___ Source data
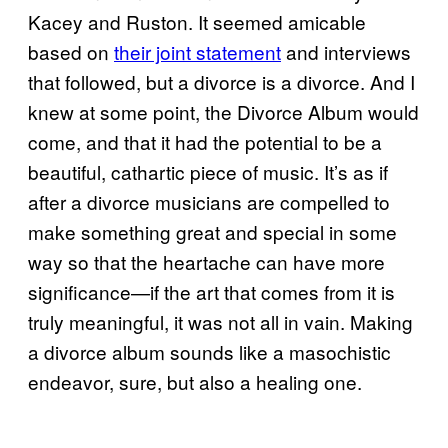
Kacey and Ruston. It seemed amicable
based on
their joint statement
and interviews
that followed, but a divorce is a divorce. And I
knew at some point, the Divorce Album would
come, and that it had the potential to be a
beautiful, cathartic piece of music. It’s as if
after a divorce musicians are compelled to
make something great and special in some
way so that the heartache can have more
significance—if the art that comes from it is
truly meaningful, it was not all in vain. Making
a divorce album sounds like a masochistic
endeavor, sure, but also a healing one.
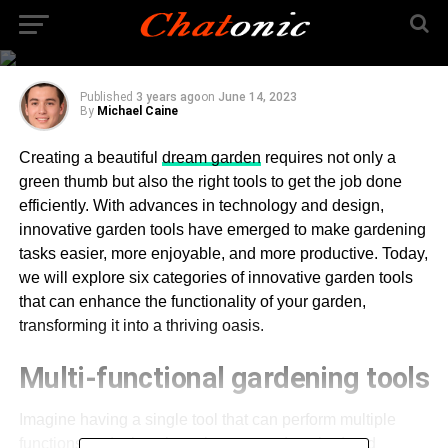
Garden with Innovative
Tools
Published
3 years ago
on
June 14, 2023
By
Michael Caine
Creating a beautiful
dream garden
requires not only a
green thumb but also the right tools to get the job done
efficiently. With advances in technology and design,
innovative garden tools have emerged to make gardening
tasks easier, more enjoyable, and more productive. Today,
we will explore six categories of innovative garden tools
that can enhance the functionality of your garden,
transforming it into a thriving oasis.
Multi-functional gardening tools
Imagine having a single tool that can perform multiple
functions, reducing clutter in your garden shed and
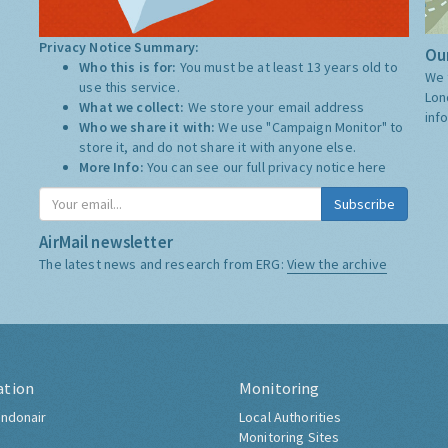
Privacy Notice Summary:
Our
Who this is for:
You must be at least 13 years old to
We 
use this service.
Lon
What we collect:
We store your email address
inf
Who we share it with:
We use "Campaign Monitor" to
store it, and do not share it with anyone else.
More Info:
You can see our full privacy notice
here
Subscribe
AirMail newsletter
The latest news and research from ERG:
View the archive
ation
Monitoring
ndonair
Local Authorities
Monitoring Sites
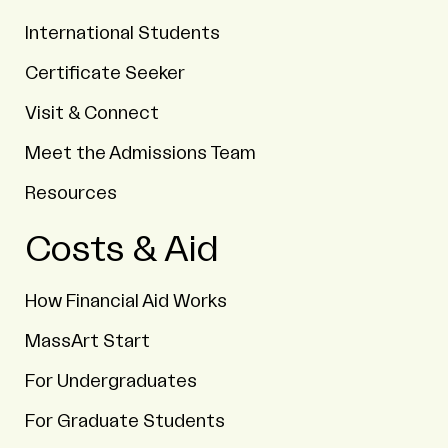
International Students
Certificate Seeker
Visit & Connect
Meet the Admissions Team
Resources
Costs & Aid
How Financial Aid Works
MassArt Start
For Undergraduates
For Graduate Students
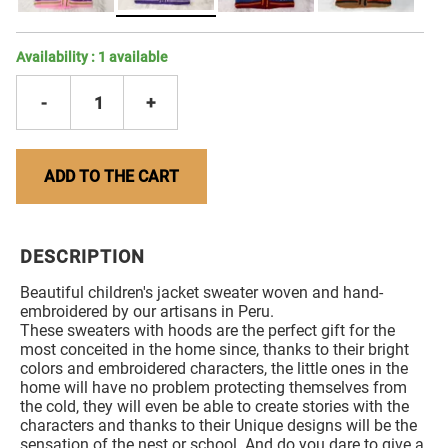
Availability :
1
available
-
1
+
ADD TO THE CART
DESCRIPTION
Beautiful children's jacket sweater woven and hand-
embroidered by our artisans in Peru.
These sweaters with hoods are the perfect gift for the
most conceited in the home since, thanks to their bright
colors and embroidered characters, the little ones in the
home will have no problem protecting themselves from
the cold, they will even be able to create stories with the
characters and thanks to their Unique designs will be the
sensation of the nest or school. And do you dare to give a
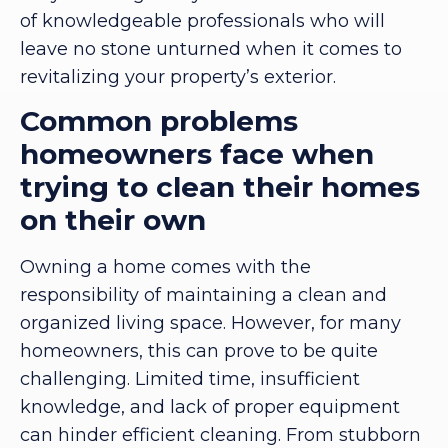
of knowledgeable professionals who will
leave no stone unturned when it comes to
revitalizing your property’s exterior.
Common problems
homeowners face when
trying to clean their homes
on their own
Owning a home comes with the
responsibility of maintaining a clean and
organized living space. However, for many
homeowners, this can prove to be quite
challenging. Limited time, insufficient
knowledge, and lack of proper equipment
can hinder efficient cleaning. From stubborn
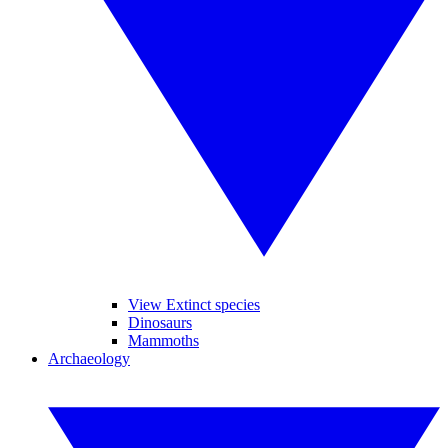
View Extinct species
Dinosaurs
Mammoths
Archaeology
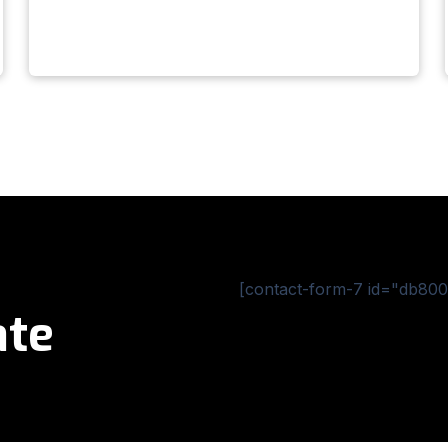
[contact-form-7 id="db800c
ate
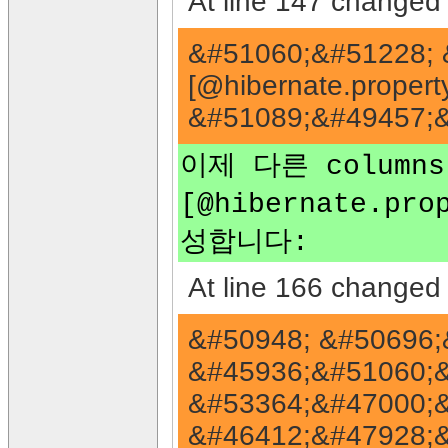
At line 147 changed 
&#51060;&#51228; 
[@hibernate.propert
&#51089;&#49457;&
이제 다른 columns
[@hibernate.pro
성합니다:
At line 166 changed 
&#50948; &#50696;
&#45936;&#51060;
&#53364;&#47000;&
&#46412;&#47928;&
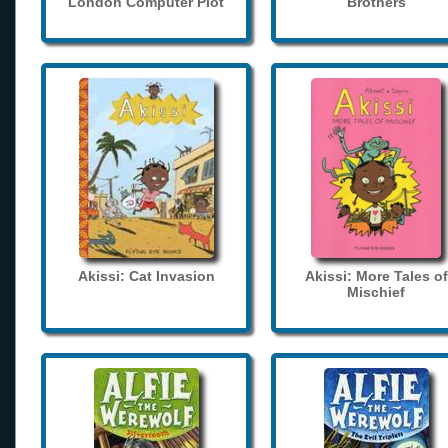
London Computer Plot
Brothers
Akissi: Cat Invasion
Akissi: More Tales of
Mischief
______
___ Source data
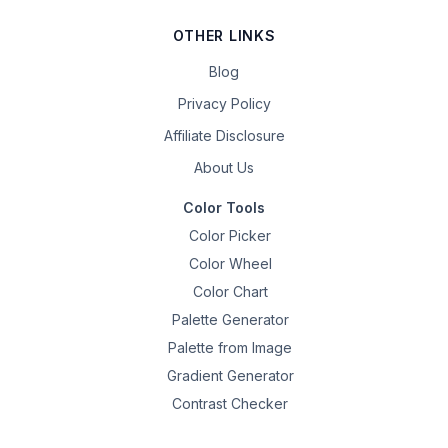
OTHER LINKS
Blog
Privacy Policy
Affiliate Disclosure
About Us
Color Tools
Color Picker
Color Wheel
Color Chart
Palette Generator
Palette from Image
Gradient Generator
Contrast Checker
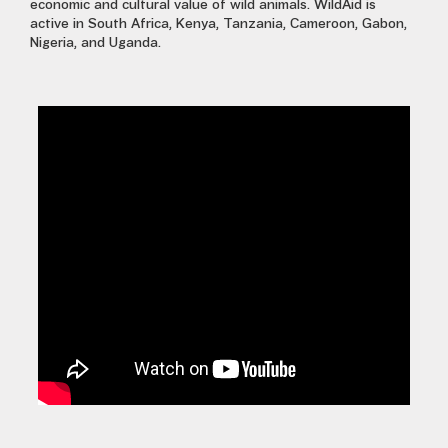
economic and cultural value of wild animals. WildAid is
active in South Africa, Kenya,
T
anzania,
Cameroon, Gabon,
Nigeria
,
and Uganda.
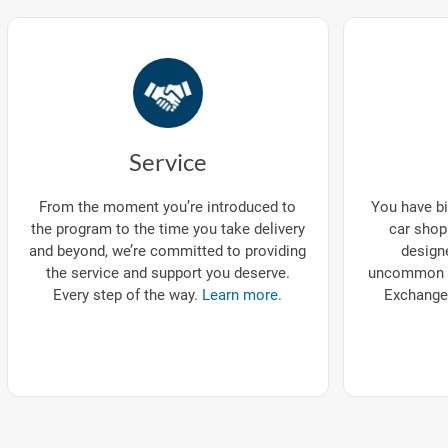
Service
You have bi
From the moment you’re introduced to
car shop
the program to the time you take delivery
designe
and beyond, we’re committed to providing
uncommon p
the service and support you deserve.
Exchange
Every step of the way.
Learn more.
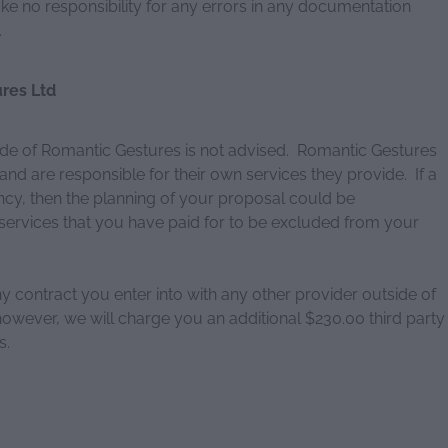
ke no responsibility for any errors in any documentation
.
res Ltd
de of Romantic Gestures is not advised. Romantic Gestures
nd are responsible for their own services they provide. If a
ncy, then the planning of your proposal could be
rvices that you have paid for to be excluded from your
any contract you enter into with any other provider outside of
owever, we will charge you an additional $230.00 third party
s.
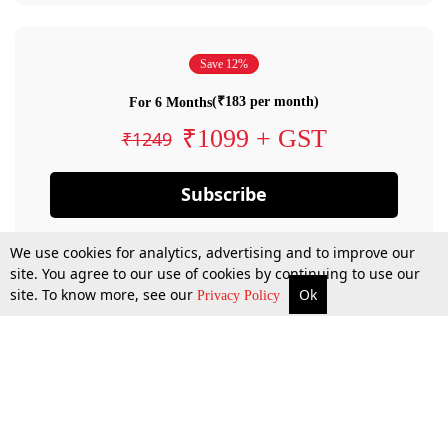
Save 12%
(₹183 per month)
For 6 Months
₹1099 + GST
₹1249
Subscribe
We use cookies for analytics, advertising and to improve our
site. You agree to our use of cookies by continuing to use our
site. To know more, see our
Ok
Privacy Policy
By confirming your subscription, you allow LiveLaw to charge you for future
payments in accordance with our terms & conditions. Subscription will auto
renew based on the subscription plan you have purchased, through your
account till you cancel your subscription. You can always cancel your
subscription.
______
To do >> Every line from the one with "we will explore" through the one with "leave no stone unturned when it comes to" is to be reproduced exactly as written above, and the pictures are to be dropped.

Solution for this exercise >>
we will explore six categories of innovative garden tools
that can enhance the functionality of your garden,
transforming it into a thriving oasis.
Multi-functional gardening tools
Imagine having a single tool that can perform multiple
functions, reducing clutter in your garden shed and
Privacy Notice Summary:
Our
Who this is for:
You must be at least 13 years old to
We 
use this service.
Lon
What we collect:
We store your email address
inf
Who we share it with:
We use "Campaign Monitor" to
store it, and do not share it with anyone else.
More Info:
You can see our full privacy notice
here
Subscribe
AirMail newsletter
The latest news and research from ERG:
View the archive
ation
Monitoring
ndonair
Local Authorities
Monitoring Sites
International Students
Certificate Seeker
Visit & Connect
Meet the Admissions Team
Resources
Costs & Aid
How Financial Aid Works
MassArt Start
For Undergraduates
For Graduate Students
Availability :
1
available
-
1
+
ADD TO THE CART
DESCRIPTION
Beautiful children's jacket sweater woven and hand-
embroidered by our artisans in Peru.
These sweaters with hoods are the perfect gift for the
most conceited in the home since, thanks to their bright
colors and embroidered characters, the little ones in the
home will have no problem protecting themselves from
the cold, they will even be able to create stories with the
characters and thanks to their Unique designs will be the
sensation of the nest or school. And do you dare to give a
of knowledgeable professionals who will
leave no stone unturned when it comes to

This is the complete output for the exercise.